» **TASK BRIEF**
Quote every one of the rows below verbatim, reproducing each line without alteration.

─── RECORDS SHOWN ───

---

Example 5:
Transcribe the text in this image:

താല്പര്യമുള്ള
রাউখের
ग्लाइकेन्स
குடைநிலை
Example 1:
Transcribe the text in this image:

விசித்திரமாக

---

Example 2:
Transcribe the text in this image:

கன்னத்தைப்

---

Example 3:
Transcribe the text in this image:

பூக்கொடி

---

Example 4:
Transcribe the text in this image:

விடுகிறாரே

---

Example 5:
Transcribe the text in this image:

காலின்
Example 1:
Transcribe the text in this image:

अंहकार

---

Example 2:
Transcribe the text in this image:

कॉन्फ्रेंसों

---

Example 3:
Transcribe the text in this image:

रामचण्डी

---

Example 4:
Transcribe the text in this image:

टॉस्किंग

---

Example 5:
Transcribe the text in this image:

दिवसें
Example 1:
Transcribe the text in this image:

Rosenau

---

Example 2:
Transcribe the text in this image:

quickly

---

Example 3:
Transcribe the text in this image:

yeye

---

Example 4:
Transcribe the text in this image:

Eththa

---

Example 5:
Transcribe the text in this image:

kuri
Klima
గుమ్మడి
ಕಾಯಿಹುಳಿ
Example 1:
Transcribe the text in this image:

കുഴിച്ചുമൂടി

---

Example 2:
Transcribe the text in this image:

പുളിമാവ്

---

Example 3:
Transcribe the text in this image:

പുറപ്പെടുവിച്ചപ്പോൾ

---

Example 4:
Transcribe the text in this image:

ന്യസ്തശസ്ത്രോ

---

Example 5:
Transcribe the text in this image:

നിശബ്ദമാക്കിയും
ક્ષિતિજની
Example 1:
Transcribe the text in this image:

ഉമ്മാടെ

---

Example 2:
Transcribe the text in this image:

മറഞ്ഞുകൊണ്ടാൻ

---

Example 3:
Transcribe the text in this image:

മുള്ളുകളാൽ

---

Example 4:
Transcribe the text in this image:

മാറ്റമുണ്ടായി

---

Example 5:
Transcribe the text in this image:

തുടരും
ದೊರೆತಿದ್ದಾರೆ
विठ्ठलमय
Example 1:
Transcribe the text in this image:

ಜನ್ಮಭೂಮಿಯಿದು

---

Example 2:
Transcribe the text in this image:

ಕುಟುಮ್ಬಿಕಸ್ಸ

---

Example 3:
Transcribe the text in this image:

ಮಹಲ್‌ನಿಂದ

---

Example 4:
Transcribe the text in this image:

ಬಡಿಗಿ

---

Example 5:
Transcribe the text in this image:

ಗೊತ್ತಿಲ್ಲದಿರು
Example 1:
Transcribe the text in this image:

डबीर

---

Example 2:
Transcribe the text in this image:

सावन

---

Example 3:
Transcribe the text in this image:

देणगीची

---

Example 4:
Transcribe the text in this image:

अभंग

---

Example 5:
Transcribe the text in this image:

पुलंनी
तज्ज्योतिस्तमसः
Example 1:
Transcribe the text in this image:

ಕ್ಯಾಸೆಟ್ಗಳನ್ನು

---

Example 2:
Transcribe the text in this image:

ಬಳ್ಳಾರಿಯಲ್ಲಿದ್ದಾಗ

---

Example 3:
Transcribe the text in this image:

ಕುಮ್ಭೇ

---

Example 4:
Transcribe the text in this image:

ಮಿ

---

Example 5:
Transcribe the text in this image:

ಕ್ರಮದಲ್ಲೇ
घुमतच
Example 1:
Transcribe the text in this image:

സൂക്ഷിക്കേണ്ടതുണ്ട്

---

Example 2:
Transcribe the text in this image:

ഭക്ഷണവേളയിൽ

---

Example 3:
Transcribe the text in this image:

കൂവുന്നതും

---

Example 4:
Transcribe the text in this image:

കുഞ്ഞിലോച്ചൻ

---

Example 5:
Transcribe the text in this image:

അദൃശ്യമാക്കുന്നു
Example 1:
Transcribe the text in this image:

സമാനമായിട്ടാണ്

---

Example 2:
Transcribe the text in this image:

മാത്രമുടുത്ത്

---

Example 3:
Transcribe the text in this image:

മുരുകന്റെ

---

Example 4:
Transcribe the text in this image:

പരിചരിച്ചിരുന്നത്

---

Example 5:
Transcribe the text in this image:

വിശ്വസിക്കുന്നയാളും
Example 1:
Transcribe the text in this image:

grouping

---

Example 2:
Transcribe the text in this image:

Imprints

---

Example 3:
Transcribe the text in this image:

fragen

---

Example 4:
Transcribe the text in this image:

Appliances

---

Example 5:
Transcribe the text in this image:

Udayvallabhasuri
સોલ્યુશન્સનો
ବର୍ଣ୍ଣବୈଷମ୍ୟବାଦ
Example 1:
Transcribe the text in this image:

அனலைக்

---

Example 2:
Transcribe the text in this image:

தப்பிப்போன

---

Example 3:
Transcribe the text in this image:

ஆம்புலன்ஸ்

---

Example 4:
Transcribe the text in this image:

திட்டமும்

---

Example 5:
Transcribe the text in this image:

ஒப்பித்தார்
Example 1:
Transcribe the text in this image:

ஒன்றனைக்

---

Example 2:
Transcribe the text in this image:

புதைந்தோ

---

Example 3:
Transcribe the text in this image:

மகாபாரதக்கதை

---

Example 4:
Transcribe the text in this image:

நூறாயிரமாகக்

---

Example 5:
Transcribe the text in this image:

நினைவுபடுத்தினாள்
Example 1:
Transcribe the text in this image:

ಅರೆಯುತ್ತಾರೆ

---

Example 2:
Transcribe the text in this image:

───

» **SOLUTION FOR THIS TASK**
---

Example 5:
Transcribe the text in this image:

താല്പര്യമുള്ള
রাউখের
ग्लाइकेन्स
குடைநிலை
Example 1:
Transcribe the text in this image:

விசித்திரமாக

---

Example 2:
Transcribe the text in this image:

கன்னத்தைப்

---

Example 3:
Transcribe the text in this image:

பூக்கொடி

---

Example 4:
Transcribe the text in this image:

விடுகிறாரே

---

Example 5:
Transcribe the text in this image:

காலின்
Example 1:
Transcribe the text in this image:

अंहकार

---

Example 2:
Transcribe the text in this image:

कॉन्फ्रेंसों

---

Example 3:
Transcribe the text in this image:

रामचण्डी

---

Example 4:
Transcribe the text in this image:

टॉस्किंग

---

Example 5:
Transcribe the text in this image:

दिवसें
Example 1:
Transcribe the text in this image:

Rosenau

---

Example 2:
Transcribe the text in this image:

quickly

---

Example 3:
Transcribe the text in this image:

yeye

---

Example 4:
Transcribe the text in this image:

Eththa

---

Example 5:
Transcribe the text in this image:

kuri
Klima
గుమ్మడి
ಕಾಯಿಹುಳಿ
Example 1:
Transcribe the text in this image:

കുഴിച്ചുമൂടി

---

Example 2:
Transcribe the text in this image:

പുളിമാവ്

---

Example 3:
Transcribe the text in this image:

പുറപ്പെടുവിച്ചപ്പോൾ

---

Example 4:
Transcribe the text in this image:

ന്യസ്തശസ്ത്രോ

---

Example 5:
Transcribe the text in this image:

നിശബ്ദമാക്കിയും
ક્ષિતિજની
Example 1:
Transcribe the text in this image:

ഉമ്മാടെ

---

Example 2:
Transcribe the text in this image:

മറഞ്ഞുകൊണ്ടാൻ

---

Example 3:
Transcribe the text in this image:

മുള്ളുകളാൽ

---

Example 4:
Transcribe the text in this image:

മാറ്റമുണ്ടായി

---

Example 5:
Transcribe the text in this image:

തുടരും
ದೊರೆತಿದ್ದಾರೆ
विठ्ठलमय
Example 1:
Transcribe the text in this image:

ಜನ್ಮಭೂಮಿಯಿದು

---

Example 2:
Transcribe the text in this image:

ಕುಟುಮ್ಬಿಕಸ್ಸ

---

Example 3:
Transcribe the text in this image:

ಮಹಲ್‌ನಿಂದ

---

Example 4:
Transcribe the text in this image:

ಬಡಿಗಿ

---

Example 5:
Transcribe the text in this image:

ಗೊತ್ತಿಲ್ಲದಿರು
Example 1:
Transcribe the text in this image:

डबीर

---

Example 2:
Transcribe the text in this image:

सावन

---

Example 3:
Transcribe the text in this image:

देणगीची

---

Example 4:
Transcribe the text in this image:

अभंग

---

Example 5:
Transcribe the text in this image:

पुलंनी
तज्ज्योतिस्तमसः
Example 1:
Transcribe the text in this image:

ಕ್ಯಾಸೆಟ್ಗಳನ್ನು

---

Example 2:
Transcribe the text in this image:

ಬಳ್ಳಾರಿಯಲ್ಲಿದ್ದಾಗ

---

Example 3:
Transcribe the text in this image:

ಕುಮ್ಭೇ

---

Example 4:
Transcribe the text in this image:

ಮಿ

---

Example 5:
Transcribe the text in this image:

ಕ್ರಮದಲ್ಲೇ
घुमतच
Example 1:
Transcribe the text in this image:

സൂക്ഷിക്കേണ്ടതുണ്ട്

---

Example 2:
Transcribe the text in this image:

ഭക്ഷണവേളയിൽ

---

Example 3:
Transcribe the text in this image:

കൂവുന്നതും

---

Example 4:
Transcribe the text in this image:

കുഞ്ഞിലോച്ചൻ

---

Example 5:
Transcribe the text in this image:

അദൃശ്യമാക്കുന്നു
Example 1:
Transcribe the text in this image:

സമാനമായിട്ടാണ്

---

Example 2:
Transcribe the text in this image:

മാത്രമുടുത്ത്

---

Example 3:
Transcribe the text in this image:

മുരുകന്റെ

---

Example 4:
Transcribe the text in this image:

പരിചരിച്ചിരുന്നത്

---

Example 5:
Transcribe the text in this image:

വിശ്വസിക്കുന്നയാളും
Example 1:
Transcribe the text in this image:

grouping

---

Example 2:
Transcribe the text in this image:

Imprints

---

Example 3:
Transcribe the text in this image:

fragen

---

Example 4:
Transcribe the text in this image:

Appliances

---

Example 5:
Transcribe the text in this image:

Udayvallabhasuri
સોલ્યુશન્સનો
ବର୍ଣ୍ଣବୈଷମ୍ୟବାଦ
Example 1:
Transcribe the text in this image:

அனலைக்

---

Example 2:
Transcribe the text in this image:

தப்பிப்போன

---

Example 3:
Transcribe the text in this image:

ஆம்புலன்ஸ்

---

Example 4:
Transcribe the text in this image:

திட்டமும்

---

Example 5:
Transcribe the text in this image:

ஒப்பித்தார்
Example 1:
Transcribe the text in this image:

ஒன்றனைக்

---

Example 2:
Transcribe the text in this image:

புதைந்தோ

---

Example 3:
Transcribe the text in this image:

மகாபாரதக்கதை

---

Example 4:
Transcribe the text in this image:

நூறாயிரமாகக்

---

Example 5:
Transcribe the text in this image:

நினைவுபடுத்தினாள்
Example 1:
Transcribe the text in this image:

ಅರೆಯುತ್ತಾರೆ

---

Example 2:
Transcribe the text in this image:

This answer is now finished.